From this experience some twenty-years ago, my daily mantra became: nothing is coincidence; there is purpose in everything that takes place. Life does not shelter us from challenge or loss, but we can make it matter when it occurs. Life’s downturns are the gifts to help us grow.


As a servant-leader in life-long training, my stewardship will include striving “always to know that faith is stronger than so-called reality” (Hesse, p. 52). I am aware that life is not always just, yet I believe that life is beautiful despite the suffering and sorrow. “One cannot be hopeful, it seems to me, unless one accepts and believes that one can live productively in the world as it is – striving, violent, unjust, as well as beautiful, caring and supportive. I hold that hope...is absolutely essential to both sanity and wholeness of life” (Greenleaf, 1998, p. 21).


I am steward to be ever watchful for what is most meaningful for others in their life journeys. As Dr. Ferch expressed in Conversations on Servant-Leadership: “If I’m going to live in a way that the person says of me I’ve made them more healthy, it changes the whole dynamic. That means I’m going to be searching for what’s most meaningful in their life, as one part of it, and then also probably what’s most meaning in life in general” (Ferch, Spears, McFarland, Carey, page 235). “With meaning as our centering, we can journey through the realms of chaos and make sense of the world” (Wheatley, pp. 133-134).

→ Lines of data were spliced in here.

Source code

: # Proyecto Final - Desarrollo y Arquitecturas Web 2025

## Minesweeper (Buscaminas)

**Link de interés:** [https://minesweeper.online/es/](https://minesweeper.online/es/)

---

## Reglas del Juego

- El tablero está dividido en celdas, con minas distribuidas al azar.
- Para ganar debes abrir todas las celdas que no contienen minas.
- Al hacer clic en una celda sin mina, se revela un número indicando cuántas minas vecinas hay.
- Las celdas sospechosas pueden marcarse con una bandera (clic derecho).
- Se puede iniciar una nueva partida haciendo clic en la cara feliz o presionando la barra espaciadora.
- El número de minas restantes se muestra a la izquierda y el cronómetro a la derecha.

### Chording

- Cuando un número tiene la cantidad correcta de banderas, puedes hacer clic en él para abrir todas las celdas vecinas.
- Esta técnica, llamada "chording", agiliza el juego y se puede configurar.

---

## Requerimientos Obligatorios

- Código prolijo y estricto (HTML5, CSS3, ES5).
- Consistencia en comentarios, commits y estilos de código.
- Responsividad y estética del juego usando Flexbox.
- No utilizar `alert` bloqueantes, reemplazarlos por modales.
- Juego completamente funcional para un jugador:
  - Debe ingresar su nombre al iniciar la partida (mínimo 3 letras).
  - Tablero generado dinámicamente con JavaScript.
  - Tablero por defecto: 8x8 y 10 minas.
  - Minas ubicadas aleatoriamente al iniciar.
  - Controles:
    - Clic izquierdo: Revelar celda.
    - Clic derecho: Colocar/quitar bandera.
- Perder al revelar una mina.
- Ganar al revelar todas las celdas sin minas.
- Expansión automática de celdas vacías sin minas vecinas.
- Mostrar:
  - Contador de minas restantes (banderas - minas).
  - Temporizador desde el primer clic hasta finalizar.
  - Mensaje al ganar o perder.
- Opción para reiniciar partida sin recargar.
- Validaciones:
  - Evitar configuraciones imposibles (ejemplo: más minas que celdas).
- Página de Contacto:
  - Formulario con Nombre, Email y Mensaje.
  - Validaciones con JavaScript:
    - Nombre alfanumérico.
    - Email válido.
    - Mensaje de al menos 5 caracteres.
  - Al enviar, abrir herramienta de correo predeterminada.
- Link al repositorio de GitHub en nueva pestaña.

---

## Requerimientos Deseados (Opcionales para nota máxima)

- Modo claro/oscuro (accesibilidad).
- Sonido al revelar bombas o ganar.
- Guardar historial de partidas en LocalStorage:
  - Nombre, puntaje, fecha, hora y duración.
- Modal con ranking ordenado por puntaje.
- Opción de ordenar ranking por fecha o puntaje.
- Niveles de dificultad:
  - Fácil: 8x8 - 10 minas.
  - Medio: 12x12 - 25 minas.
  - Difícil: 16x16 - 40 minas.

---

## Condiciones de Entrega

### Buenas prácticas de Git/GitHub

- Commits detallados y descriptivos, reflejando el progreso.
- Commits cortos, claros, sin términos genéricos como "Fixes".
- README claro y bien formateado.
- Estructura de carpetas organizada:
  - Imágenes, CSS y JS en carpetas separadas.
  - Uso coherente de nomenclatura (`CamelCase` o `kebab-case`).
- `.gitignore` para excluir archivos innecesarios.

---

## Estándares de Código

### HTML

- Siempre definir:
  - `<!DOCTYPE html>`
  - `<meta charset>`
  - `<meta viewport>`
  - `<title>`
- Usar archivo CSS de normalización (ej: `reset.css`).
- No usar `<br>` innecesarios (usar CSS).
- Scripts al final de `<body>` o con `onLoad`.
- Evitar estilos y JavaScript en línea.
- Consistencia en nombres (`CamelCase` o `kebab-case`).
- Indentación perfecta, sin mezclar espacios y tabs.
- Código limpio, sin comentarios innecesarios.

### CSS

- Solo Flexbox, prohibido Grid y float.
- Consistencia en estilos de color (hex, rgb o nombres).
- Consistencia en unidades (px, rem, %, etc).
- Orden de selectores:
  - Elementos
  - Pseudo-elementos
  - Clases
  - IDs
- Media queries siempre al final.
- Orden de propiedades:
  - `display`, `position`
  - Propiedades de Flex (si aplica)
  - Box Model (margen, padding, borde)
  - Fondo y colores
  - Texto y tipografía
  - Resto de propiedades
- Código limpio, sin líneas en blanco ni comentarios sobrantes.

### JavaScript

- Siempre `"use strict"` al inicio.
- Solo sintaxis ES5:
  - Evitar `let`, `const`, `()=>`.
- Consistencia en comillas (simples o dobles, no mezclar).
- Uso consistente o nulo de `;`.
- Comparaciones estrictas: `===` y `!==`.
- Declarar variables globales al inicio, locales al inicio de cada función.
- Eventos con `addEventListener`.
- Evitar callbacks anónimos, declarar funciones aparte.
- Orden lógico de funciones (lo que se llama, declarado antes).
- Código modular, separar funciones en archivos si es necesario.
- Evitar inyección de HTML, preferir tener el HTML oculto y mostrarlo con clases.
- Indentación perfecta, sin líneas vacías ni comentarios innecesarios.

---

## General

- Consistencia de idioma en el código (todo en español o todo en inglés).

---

Block, P. (2009). Community: The Structure of Belonging. San Francisco: Berrett-Koehler

Publishers, Inc.


Christians, C.G. (1997). The ethics of being in a communications context. In C. G. Christians & M. Traber (Eds.), Communication ethics and universal values (pp. 3-19). Thousand Oaks,

CA: Sage Publications.


Ferch, S. (2012). Forgiveness and Power in the Age of Atrocity: Servant Leadership as a Way of Life. Lanham, Maryland. Lexington Books.


Ferch, S.R., Spears, L., McFarland, M., Carey, M., (2015). Conversations on Servant-

Leadership. Albany: State University of New York Press.


Greenleaf, R. (1998). The Power of Servant-Leadership. San Francisco: Barrett-Koehler

Publishers, Inc.


Hesse, H. (1956). The Journey to the East. New York, NY: Picador.


Horsman, J.H., (March 2017). Chapter Two: Evolving Pathfinding-fix. Retrieved from:

https://learn.gonzaga.edu/bbcswebdav/pid-2308655-dt-content-rid-

23349786_1/courses/ORGL537_B1_12726_FA17/Chapter%20Two%20Evolving%20Pat

hfinding%20Foresight%281%29.pdf


Wheatley, M.J. (2006). Leadership and the New Science: Discovering Order in a Chaotic

World. San Francisco: Barrett-Koehler.